🤖 AI Summary
This work addresses the hierarchical and intra-level semantic misalignment that arises when transferring image-level vision-language models like CLIP to pixel-level prediction in open-vocabulary semantic segmentation. To resolve this, the authors propose HyRo, a novel framework that explicitly decouples hierarchical alignment from semantic alignment within hyperbolic space for the first time. Specifically, HyRo aligns category hierarchies by adjusting the hyperbolic radius in the Poincaré ball, while preserving intra-level semantic relationships through radius-preserving orthogonal transformations, enabling theoretically grounded fine-grained semantic refinement.
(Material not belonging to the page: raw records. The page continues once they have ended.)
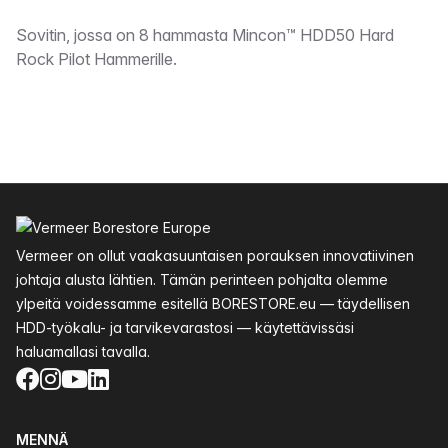
Kuvaus
Sovitin, jossa on 8 hammasta Mincon™ HDD50 Hard
Rock Pilot Hammerille.
Alatunniste
Vermeer on ollut vaakasuuntaisen porauksen innovatiivinen
johtaja alusta lähtien. Tämän perinteen pohjalta olemme
ylpeitä voidessamme esitellä BORESTORE.eu — täydellisen
HDD-työkalu- ja tarvikevarastosi — käytettävissäsi
haluamallasi tavalla.
Facebook
Instagram
YouTube
LinkedIn
MENNÄ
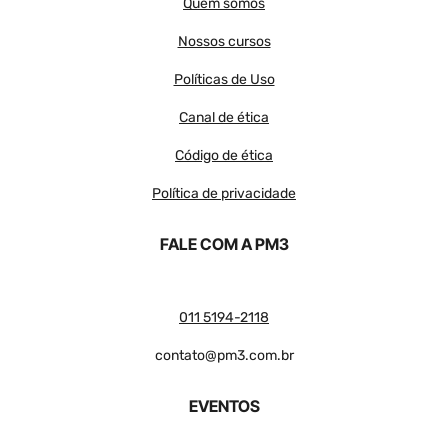
Quem somos
Nossos cursos
Políticas de Uso
Canal de ética
Código de ética
Política de privacidade
FALE COM A PM3
011 5194-2118
contato@pm3.com.br
EVENTOS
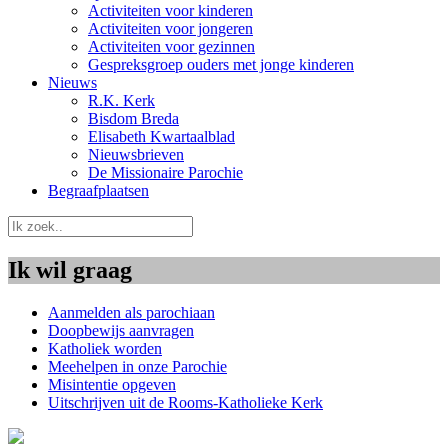
Activiteiten voor kinderen
Activiteiten voor jongeren
Activiteiten voor gezinnen
Gespreksgroep ouders met jonge kinderen
Nieuws
R.K. Kerk
Bisdom Breda
Elisabeth Kwartaalblad
Nieuwsbrieven
De Missionaire Parochie
Begraafplaatsen
Ik wil graag
Aanmelden als parochiaan
Doopbewijs aanvragen
Katholiek worden
Meehelpen in onze Parochie
Misintentie opgeven
Uitschrijven uit de Rooms-Katholieke Kerk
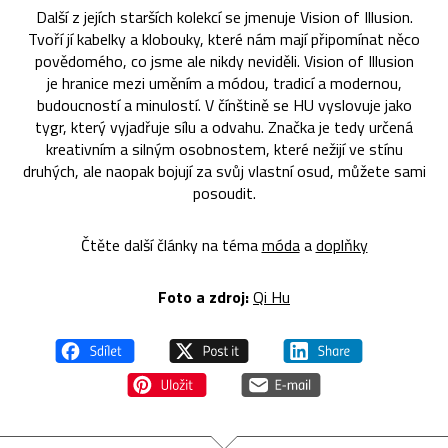
Další z jejích starších kolekcí se jmenuje Vision of Illusion.
Tvoří jí kabelky a klobouky, které nám mají připomínat něco
povědomého, co jsme ale nikdy neviděli. Vision of Illusion
je hranice mezi uměním a módou, tradicí a modernou,
budoucností a minulostí. V čínštině se HU vyslovuje jako
tygr, který vyjadřuje sílu a odvahu. Značka je tedy určená
kreativním a silným osobnostem, které nežijí ve stínu
druhých, ale naopak bojují za svůj vlastní osud, můžete sami
posoudit.
Čtěte další články na téma
móda
a
doplňky
Foto a zdroj:
Qi Hu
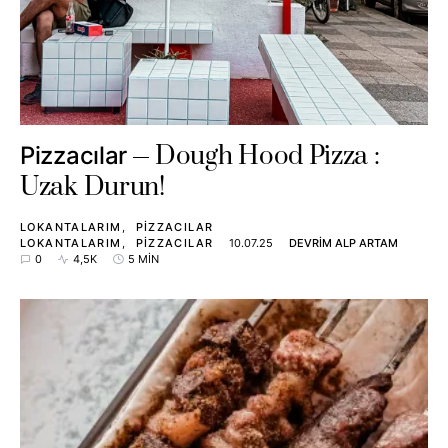
Dough Hood Pizza :
Pizzacılar
Uzak Durun!
LOKANTALARIM
PIZZACILAR
LOKANTALARIM
PIZZACILAR
10.07.25
DEVRIM ALP ARTAM
0
4,5K
5 MIN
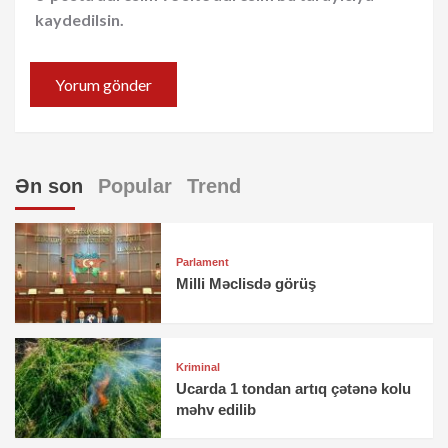
kaydedilsin.
Ən son
Popular
Trend
Parlament
Milli Məclisdə görüş
Kriminal
Ucarda 1 tondan artıq çətənə kolu
məhv edilib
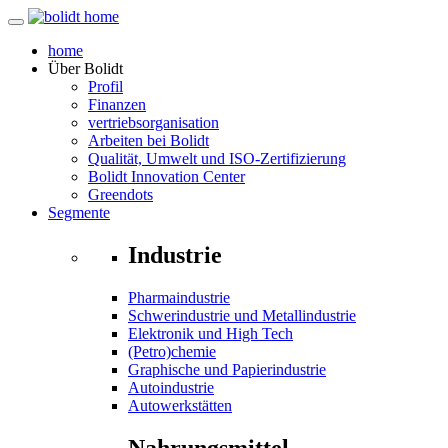
home
Über
Bolidt
Profil
Finanzen
vertriebsorganisation
Arbeiten bei Bolidt
Qualität, Umwelt und ISO-Zertifizierung
Bolidt Innovation Center
Greendots
Segmente
Industrie
Pharmaindustrie
Schwerindustrie und Metallindustrie
Elektronik und High Tech
(Petro)chemie
Graphische und Papierindustrie
Autoindustrie
Autowerkstätten
Nahrungsmittel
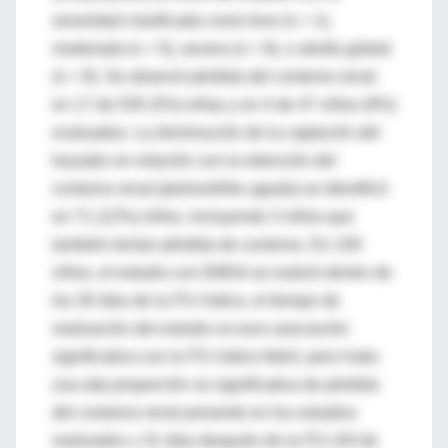
severidad clasificada como leve (n = 1),
moderada (n = 5), severa (n = 6), o atrofia global
(n = 9). Se observó pérdida del contorno renal
en 17 de 535 (3%) niñas y en 4 de 47 niños (9%)
evaluados. La disminución de la captación del
trazador en relación con la retención del
contorno renal (pielonefritis aguda) se identificó
en 71 (12%) niños, incluyendo 3 niños que
también tenían pérdida de contorno. En 100
niños, el estudio con DMSA se realizó dentro de
los 30 días de la ITU índice, el tiempo de
realización del estudio no tuvo asociación
significativa con la ITU índice febril, pero hubo
una alta proporción no significativa de pérdida
del contorno renal presente en los estudios
realizados ≥ 31 días después de la ITU (20 de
Integrated with fine-tuning of vision-language pre-trained models, HyRo achieves state-of-the-art performance on standard open-vocabulary semantic segmentation benchmarks, significantly outperforming existing approaches.
📝 Abstract
Open-vocabulary semantic segmentation requires adapting image-level vision-language models such as CLIP to dense pixel-level prediction, which is challenging due to the mismatch between hierarchical structure and semantic alignment in the embedding space. While recent works leverage hyperbolic geometry to model hierarchical relationships, they align embeddings across hierarchical levels but overlook semantic misalignment among embeddings within the same level. In this work, we propose HyRo, a hyperbolic fine-tuning framework that decouples hierarchical and semantic alignment in the Poincaré ball model. HyRo aligns hierarchical levels by adjusting the hyperbolic radius and refines semantic relationships through angular alignment using an orthogonal transformation that theoretically preserves the hyperbolic radius. Experiments on standard open-vocabulary semantic segmentation benchmarks demonstrate that HyRo achieves state-of-the-art performance over prior methods.